LQTS most often demonstrates autosomal dominant inheritance (ie, Romano-Ward syndrome). The gene mutations in Romano-Ward syndrome produce disease via a number of mechanisms, including a decrease in channel number (due to haploinsufficiency or impaired subunit trafficking to the cell membrane) and alteration in channel function (often severely, when the coassembly of defective and wild-type subunits can produce a dominant-negative effect). Although not commonly identified with LQTS, in principle, a deleterious mutation could present in a classic autosomal recessive pattern if dominant-negative effects were lacking, and indeed this concept has been validated in functional and clinical reports.

The family here reported is affected by the KCNQ1 A590T mutation. The KCNQ1 gene encodes 1 subunit of the potassium channel Kv7.1 responsible for IKs, the slow-activating delayed rectifier potassium current. The KCNQ1 A590T mutation occurs in a portion of the C-terminal cytoplasmic tail considered important for subunit-specific tetramerization, membrane trafficking, and cyclic adenosine monophosphate signaling through Yotiao interactions.
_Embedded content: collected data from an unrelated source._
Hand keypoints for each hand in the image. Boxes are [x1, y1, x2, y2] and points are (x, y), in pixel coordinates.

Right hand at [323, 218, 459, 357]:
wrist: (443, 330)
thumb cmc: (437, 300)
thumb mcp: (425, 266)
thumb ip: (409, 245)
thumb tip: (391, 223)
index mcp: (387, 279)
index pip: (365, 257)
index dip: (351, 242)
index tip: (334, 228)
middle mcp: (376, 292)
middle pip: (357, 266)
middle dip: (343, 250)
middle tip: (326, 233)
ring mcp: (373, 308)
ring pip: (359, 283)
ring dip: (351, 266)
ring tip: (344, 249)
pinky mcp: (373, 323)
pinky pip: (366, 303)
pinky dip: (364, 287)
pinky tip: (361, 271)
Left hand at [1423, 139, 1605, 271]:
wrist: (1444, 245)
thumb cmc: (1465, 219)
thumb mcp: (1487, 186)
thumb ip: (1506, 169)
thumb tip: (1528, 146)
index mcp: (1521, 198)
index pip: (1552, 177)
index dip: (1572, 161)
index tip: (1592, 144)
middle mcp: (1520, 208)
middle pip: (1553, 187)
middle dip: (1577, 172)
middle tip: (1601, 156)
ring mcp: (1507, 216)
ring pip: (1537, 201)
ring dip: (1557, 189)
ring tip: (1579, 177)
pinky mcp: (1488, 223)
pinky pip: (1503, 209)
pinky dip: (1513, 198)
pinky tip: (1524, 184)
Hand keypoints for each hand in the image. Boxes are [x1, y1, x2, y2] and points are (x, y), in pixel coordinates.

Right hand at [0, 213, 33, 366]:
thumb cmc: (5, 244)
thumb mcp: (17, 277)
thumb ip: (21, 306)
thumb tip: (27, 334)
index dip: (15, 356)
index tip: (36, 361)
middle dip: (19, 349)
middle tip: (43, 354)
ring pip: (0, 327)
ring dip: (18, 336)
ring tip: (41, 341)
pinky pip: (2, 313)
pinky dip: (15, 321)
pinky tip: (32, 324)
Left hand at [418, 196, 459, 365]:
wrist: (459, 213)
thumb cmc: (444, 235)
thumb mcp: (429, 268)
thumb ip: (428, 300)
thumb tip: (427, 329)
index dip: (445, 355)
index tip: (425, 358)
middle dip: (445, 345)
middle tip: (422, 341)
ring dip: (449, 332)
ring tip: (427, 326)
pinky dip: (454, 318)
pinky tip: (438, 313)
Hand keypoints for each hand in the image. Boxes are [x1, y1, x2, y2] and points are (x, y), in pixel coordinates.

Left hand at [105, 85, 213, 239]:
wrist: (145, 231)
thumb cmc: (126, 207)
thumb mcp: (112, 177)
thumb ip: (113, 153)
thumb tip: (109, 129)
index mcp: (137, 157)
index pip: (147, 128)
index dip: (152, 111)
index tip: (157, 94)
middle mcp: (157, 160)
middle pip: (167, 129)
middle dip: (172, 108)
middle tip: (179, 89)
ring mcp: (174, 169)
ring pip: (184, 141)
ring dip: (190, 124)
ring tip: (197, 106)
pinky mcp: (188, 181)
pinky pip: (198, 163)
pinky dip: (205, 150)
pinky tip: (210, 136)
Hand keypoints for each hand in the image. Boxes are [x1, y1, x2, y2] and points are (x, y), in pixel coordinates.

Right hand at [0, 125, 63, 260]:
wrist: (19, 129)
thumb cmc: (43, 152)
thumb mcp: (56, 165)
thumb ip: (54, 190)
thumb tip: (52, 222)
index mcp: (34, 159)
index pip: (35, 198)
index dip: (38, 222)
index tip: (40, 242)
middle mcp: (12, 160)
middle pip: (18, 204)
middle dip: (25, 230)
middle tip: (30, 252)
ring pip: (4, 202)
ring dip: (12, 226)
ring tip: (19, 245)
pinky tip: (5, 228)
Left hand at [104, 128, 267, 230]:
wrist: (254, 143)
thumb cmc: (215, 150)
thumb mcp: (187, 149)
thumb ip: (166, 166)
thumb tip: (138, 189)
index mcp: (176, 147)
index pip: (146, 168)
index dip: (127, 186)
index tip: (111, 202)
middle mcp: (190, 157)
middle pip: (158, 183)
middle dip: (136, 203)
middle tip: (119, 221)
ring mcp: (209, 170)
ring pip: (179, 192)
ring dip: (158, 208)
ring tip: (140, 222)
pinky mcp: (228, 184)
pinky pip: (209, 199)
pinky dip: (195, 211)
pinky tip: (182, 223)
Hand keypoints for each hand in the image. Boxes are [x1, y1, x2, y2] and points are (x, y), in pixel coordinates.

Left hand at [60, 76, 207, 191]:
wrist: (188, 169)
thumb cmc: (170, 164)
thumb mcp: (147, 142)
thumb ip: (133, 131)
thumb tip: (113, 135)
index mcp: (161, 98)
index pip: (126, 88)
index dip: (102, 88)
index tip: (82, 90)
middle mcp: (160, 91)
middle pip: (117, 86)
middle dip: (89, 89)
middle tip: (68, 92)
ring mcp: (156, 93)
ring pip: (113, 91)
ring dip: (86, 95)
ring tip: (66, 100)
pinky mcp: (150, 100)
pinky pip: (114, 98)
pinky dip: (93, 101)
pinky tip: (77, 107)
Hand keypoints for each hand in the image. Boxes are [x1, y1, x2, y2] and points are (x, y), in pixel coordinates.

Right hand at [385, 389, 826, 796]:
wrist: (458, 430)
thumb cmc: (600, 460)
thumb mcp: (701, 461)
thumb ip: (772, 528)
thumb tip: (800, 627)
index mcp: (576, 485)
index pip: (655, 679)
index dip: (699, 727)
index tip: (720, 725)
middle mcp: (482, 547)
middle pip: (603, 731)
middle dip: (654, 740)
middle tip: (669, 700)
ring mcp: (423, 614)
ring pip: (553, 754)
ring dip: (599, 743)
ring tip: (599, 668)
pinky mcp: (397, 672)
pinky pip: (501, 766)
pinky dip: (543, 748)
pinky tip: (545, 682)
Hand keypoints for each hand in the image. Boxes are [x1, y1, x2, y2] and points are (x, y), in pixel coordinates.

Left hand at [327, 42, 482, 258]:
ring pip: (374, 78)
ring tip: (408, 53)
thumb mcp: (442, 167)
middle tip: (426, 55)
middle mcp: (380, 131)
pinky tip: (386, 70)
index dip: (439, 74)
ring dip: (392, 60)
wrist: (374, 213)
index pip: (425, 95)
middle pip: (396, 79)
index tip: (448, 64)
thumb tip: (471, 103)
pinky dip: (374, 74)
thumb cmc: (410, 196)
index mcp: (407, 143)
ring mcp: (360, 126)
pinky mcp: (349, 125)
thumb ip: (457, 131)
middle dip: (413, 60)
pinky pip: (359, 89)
Functional characterization demonstrated the major impact of this mutation to be decreased membrane trafficking with resulting decreases in Kv7.1 cell surface expression and IKs current amplitude. Kinoshita et al showed that A590T IKs function in vitro was rescued when coexpressed with wild-type KCNQ1, predicting that heterozygous patients might have a very mild phenotype, whereas homozygous patients could have a severe phenotype. However, they had only a single heterozygous patient for clinical correlation, and prior reports of isolated A590T heterozygotes offered little additional clinically relevant detail. Our family supports this understanding with 4 more heterozygotes and the first reported homozygote.

Although an autosomal dominant inheritance pattern is the most common presentation of LQTS, other patterns are possible. When gene variants lacking overt phenotype in the heterozygous state are identified in control populations, their pathogenicity may be underappreciated. The potential for such variants to increase the risk of arrhythmia in the setting of QT-prolonging medication is intriguing but yet to be fully understood.

KEY TEACHING POINTS

• The phenotype of long QT syndrome caused by heterozygous gene mutations is often due to dominant-negative interactions, in which the protein product of the mutant allele interferes with the function of the wild-type protein generated from the normal allele. • Mutations lacking dominant-negative effects may alter ion channel function by impairing protein trafficking to the cell surface, resulting in a less severe phenotype; IKs dysfunction in A590T heterozygotes may be further attenuated due to rescue of the trafficking defect by the wild-type protein. • Ion channel mutations lacking overt phenotype in the heterozygous state may still have a profound phenotype in the homozygous condition, resulting in autosomal recessive long QT syndrome.